Velocity Reviews - Computer Hardware Reviews

Velocity Reviews > Newsgroups > Programming > Java > Efficient hashmap serialization?

Reply
Thread Tools

Efficient hashmap serialization?

 
 
Sn0tters@yahoo.co.uk
Guest
Posts: n/a
 
      09-02-2005
Hi,

I have a a hash map full of objects that contain references to other
objects in that map, grouped in a threaded message fashion. There's a
linked list style previous messages and next message.

I serialize this map to send it over RMI, but it seems quite slow.

Does anyone have any recommendations on efficiently serializing it? I
know I will have to write a function to serialize the objects manually
but not much beyond that.

Thanks
Wil

 
Reply With Quote
 
 
 
 
jan V
Guest
Posts: n/a
 
      09-02-2005
> I have a a hash map full of objects that contain references to other
> objects in that map, grouped in a threaded message fashion. There's a
> linked list style previous messages and next message.
>
> I serialize this map to send it over RMI, but it seems quite slow.
>
> Does anyone have any recommendations on efficiently serializing it? I
> know I will have to write a function to serialize the objects manually
> but not much beyond that.


Can you give us the types of the keys and values of your Map? Are the
messages plain Strings, or are you using a proper message abstraction type?

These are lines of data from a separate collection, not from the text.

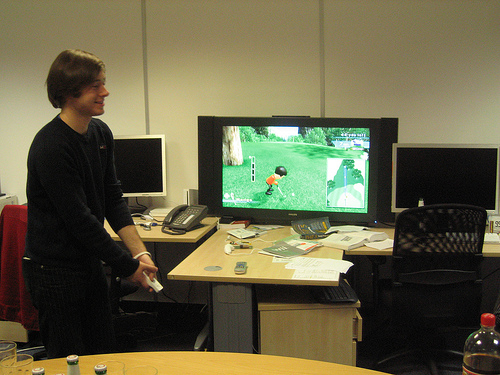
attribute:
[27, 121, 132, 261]
shirt — black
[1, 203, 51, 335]
jacket — red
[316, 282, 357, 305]
keyboard — black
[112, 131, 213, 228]
monitor — computer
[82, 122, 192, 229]
monitor — black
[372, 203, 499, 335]
computer chair — black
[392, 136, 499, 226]
monitor — computer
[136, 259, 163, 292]
controller — white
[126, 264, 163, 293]
controller — white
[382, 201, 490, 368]
chair — black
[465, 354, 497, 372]
soda — half-empty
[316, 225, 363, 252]
book — open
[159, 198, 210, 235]
telephone — black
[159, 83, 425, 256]
tv — black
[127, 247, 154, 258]
band — white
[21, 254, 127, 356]
pants — black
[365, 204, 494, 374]
chair — empty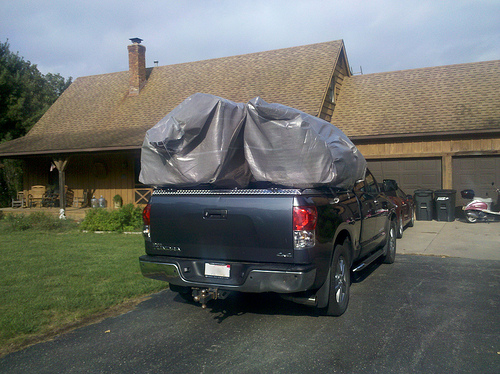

If you understand what Serialization does for you, maybe you will change
your opinion on it being quite slow... it's got a lot to do, and it does
everything through reflection.

If you really, really need to speed things up, then consider writing custom
private readObject()/writeObject() methods for your Map's value objects...
though you should profile the serialization step to see what really is
causing the whole thing to eat time.


 
Reply With Quote
 
 
 
 
Sn0tters@yahoo.co.uk
Guest
Posts: n/a
 
      09-02-2005

I told a slight lie, it's a HashTable

private Hashtable<Double, Message> Messages = new Hashtable<Double,
Message>();

The Message object has a load of elements,

private double postNumber = 0;
private LinkTag postName;
private ImageTag postIcon;
private Text subject = null;
private List<AbstractNode> text = null;
private List<Tag> postAppeal = null;
private Identity poster = null;
private Date date = null;
private HashMap<Double,RawMessage> nextInThread = new
HashMap<Double,RawMessage>();
private RawMessage previousInThread = null;

My main worry is that each object is being serialized many times, think
of this example:

Objects A & B are in the hashtable
Both objects reference each other.
When A is serialized the reference to B serializes B
When B is serialized the reference to A serializes A

Is this a valid assumption?


readObject and writeObject methods are my number one optimization I'm
think of.

Thanks
Wil

 
Reply With Quote
 
jan V
Guest
Posts: n/a
 
      09-02-2005
> My main worry is that each object is being serialized many times, think
> of this example:


> Is this a valid assumption?


Nope. Serialization deals with this (intelligently, I may add)


 
Reply With Quote
 
Sn0tters@yahoo.co.uk
Guest
Posts: n/a
 
      09-02-2005

That's good to know!

I'll look further in to implmenting those methods then.

Thanks!
Wil

 
Reply With Quote
 
Roedy Green
Guest
Posts: n/a
 
      09-02-2005
On 2 Sep 2005 11:50:38 -0700, "(E-Mail Removed)"
<(E-Mail Removed)> wrote or quoted :

>Objects A & B are in the hashtable
>Both objects reference each other.
>When A is serialized the reference to B serializes B
>When B is serialized the reference to A serializes A
>
>Is this a valid assumption?


Nope. Each object appears at most once in the ObjectStream. This
causes a problem sometimes since object fields can be updated and you
only have the old values recorded.

Further consider a long array of ints. Basically it is recorded just
as efficiently as if you had used DataOutputStream. ObjectStreams futz
around getting started, but once they get going they pick up steam
since they don't redundantly record information.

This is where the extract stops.